▶ [EXERCISE DIRECTIONS]:
Copy the records below word for word, starting at the line containing "pose: elev=165.2 azim=173.1" and ending at the line containing "Dot at: (246, 263)", with both of those lines included.

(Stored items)

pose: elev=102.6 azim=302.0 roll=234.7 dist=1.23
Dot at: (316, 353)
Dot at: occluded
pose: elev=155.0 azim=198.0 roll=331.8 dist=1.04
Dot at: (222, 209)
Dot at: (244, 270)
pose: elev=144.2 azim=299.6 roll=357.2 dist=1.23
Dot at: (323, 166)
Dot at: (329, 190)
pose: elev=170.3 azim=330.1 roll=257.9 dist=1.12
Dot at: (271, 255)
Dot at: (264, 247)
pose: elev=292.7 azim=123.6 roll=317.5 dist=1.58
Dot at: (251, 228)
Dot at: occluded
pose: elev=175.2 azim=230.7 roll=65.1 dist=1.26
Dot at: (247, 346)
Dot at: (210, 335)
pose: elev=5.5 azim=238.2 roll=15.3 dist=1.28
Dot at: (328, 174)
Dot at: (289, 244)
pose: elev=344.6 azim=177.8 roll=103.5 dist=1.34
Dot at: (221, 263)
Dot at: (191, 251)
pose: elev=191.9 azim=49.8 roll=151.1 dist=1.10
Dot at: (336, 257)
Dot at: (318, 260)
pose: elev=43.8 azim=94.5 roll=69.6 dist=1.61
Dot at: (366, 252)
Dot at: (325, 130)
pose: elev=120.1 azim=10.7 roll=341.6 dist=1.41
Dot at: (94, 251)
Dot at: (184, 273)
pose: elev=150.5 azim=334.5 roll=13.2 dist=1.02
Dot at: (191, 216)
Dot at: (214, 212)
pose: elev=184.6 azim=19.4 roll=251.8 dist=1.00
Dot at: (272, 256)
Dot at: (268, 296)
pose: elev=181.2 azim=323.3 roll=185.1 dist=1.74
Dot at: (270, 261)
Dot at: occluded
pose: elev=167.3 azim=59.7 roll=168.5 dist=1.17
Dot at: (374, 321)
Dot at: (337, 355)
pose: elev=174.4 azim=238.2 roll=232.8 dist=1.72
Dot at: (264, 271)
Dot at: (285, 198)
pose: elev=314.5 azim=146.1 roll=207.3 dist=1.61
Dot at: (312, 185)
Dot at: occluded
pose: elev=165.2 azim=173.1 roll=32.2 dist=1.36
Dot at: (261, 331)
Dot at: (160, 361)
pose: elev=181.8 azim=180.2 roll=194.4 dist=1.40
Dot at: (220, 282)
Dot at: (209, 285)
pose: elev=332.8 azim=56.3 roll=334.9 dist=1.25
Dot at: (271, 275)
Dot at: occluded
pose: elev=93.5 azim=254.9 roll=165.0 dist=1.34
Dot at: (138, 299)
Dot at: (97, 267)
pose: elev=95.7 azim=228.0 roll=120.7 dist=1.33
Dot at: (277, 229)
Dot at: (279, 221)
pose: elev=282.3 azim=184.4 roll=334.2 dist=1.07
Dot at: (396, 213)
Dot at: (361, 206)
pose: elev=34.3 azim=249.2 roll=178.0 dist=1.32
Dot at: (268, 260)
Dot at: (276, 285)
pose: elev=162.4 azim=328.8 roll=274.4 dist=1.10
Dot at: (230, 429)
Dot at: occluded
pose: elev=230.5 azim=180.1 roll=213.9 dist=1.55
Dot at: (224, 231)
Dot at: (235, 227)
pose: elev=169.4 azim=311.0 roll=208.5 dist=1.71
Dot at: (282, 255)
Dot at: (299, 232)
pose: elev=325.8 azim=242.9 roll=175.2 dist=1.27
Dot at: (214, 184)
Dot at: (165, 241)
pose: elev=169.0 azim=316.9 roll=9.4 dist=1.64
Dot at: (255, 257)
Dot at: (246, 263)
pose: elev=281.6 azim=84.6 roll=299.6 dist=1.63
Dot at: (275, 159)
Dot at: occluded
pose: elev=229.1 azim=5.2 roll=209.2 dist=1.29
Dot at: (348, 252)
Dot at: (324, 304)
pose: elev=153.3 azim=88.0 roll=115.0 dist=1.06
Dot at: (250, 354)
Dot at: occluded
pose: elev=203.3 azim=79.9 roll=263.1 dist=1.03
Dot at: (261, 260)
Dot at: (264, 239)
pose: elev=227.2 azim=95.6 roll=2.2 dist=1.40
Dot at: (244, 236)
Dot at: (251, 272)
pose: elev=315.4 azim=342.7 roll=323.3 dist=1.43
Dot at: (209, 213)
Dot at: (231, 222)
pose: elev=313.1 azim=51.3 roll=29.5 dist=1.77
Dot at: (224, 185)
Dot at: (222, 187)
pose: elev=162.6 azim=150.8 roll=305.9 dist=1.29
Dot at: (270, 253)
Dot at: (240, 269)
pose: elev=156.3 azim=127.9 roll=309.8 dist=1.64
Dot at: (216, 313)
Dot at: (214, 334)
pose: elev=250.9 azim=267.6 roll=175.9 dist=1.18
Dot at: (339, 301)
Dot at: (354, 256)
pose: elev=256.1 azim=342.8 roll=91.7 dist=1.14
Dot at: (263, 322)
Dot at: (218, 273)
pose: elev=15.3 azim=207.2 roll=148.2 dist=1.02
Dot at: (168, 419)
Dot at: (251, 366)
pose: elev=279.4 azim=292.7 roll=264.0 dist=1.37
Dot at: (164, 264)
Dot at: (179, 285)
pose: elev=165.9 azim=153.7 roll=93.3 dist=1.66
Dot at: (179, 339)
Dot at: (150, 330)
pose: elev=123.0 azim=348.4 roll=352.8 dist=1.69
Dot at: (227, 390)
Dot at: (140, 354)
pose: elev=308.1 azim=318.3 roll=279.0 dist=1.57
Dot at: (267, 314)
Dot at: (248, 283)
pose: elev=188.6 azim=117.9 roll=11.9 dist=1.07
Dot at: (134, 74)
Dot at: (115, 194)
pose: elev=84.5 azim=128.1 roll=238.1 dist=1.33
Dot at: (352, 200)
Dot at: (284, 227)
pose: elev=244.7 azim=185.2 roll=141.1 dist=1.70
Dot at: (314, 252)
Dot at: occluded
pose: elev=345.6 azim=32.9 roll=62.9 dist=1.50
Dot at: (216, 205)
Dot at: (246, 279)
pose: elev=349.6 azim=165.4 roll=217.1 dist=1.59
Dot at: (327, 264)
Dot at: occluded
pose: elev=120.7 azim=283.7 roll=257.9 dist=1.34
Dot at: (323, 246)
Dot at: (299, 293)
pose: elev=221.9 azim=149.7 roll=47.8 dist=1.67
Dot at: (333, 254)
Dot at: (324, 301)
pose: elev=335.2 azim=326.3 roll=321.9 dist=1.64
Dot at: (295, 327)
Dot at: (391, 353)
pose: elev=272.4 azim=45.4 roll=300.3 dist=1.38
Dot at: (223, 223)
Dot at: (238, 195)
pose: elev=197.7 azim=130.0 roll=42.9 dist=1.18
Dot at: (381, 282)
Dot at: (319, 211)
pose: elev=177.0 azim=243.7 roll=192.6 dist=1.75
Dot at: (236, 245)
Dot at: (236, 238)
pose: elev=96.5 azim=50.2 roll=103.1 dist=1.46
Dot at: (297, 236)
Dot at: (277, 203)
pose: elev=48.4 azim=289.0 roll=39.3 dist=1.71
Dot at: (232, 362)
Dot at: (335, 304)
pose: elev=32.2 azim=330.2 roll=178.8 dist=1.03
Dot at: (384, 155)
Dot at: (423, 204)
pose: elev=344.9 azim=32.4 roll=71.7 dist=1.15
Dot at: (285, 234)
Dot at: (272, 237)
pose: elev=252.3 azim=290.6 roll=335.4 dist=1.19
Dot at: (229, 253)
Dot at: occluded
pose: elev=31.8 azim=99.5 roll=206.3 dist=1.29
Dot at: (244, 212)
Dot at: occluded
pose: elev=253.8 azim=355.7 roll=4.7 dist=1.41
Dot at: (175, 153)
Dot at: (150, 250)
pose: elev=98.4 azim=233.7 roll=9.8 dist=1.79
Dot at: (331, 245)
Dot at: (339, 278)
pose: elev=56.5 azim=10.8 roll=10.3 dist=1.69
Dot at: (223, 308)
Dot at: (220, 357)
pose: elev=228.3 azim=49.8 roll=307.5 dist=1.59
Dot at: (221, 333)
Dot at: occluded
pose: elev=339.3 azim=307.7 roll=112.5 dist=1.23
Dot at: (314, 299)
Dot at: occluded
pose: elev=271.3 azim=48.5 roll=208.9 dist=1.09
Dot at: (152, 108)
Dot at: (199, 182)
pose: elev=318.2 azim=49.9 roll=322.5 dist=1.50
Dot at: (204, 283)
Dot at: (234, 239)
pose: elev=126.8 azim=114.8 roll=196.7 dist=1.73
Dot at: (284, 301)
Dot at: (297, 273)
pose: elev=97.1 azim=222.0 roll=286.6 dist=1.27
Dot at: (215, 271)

▶ [REPLY TO THE EXERCISE]:
pose: elev=165.2 azim=173.1 roll=32.2 dist=1.36
Dot at: (261, 331)
Dot at: (160, 361)
pose: elev=181.8 azim=180.2 roll=194.4 dist=1.40
Dot at: (220, 282)
Dot at: (209, 285)
pose: elev=332.8 azim=56.3 roll=334.9 dist=1.25
Dot at: (271, 275)
Dot at: occluded
pose: elev=93.5 azim=254.9 roll=165.0 dist=1.34
Dot at: (138, 299)
Dot at: (97, 267)
pose: elev=95.7 azim=228.0 roll=120.7 dist=1.33
Dot at: (277, 229)
Dot at: (279, 221)
pose: elev=282.3 azim=184.4 roll=334.2 dist=1.07
Dot at: (396, 213)
Dot at: (361, 206)
pose: elev=34.3 azim=249.2 roll=178.0 dist=1.32
Dot at: (268, 260)
Dot at: (276, 285)
pose: elev=162.4 azim=328.8 roll=274.4 dist=1.10
Dot at: (230, 429)
Dot at: occluded
pose: elev=230.5 azim=180.1 roll=213.9 dist=1.55
Dot at: (224, 231)
Dot at: (235, 227)
pose: elev=169.4 azim=311.0 roll=208.5 dist=1.71
Dot at: (282, 255)
Dot at: (299, 232)
pose: elev=325.8 azim=242.9 roll=175.2 dist=1.27
Dot at: (214, 184)
Dot at: (165, 241)
pose: elev=169.0 azim=316.9 roll=9.4 dist=1.64
Dot at: (255, 257)
Dot at: (246, 263)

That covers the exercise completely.